::: INPUT RECORDS

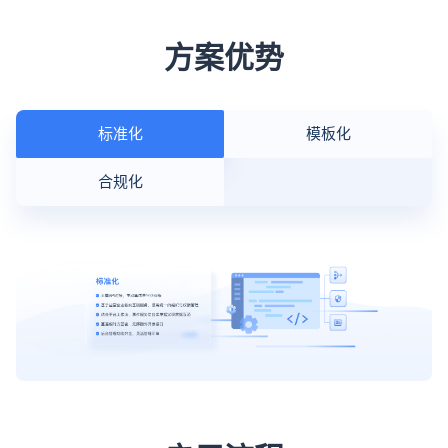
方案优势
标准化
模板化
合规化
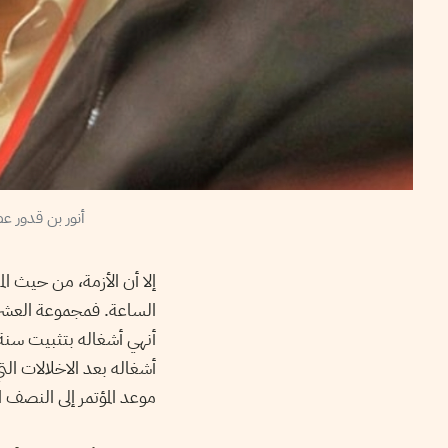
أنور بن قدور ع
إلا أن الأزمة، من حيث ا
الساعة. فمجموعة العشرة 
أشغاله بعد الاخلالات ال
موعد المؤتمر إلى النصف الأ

::::::
::: INPUT RECORDS

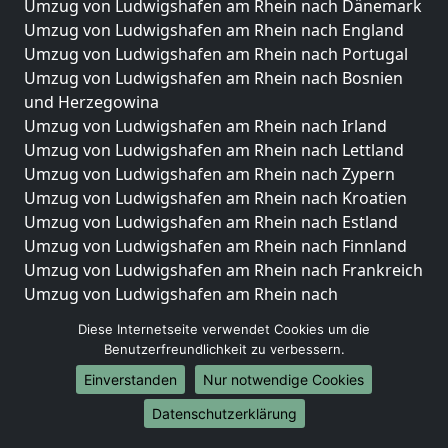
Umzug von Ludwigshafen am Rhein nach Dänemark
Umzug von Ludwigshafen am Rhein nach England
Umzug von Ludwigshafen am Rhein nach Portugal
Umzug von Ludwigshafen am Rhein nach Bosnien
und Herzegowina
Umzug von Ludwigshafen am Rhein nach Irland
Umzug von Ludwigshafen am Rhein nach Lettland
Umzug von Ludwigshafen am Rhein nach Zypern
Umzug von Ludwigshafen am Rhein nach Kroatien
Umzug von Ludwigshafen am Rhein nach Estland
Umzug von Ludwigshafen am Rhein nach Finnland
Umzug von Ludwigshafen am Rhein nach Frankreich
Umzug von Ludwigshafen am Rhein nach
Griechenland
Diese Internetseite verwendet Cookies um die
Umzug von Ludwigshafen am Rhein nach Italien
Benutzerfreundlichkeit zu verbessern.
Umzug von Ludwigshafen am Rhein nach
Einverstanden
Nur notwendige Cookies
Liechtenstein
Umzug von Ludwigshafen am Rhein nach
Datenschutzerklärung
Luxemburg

::::::
::: INPUT RECORDS

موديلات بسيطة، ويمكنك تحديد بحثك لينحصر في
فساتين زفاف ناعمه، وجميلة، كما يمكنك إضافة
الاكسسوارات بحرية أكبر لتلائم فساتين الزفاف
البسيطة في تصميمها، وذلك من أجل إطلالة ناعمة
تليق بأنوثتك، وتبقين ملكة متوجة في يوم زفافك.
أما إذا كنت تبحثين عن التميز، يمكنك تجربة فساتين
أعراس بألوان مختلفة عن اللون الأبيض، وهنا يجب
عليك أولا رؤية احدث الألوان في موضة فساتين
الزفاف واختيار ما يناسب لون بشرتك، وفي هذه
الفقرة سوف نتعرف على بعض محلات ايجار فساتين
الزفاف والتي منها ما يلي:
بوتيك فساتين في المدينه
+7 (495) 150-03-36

::::::

▶ _TASK ITEM_
On how many lines of the listing does the string "Cookies" occur? Give the number by itself.

▶ _RESPONSE BELOW_
2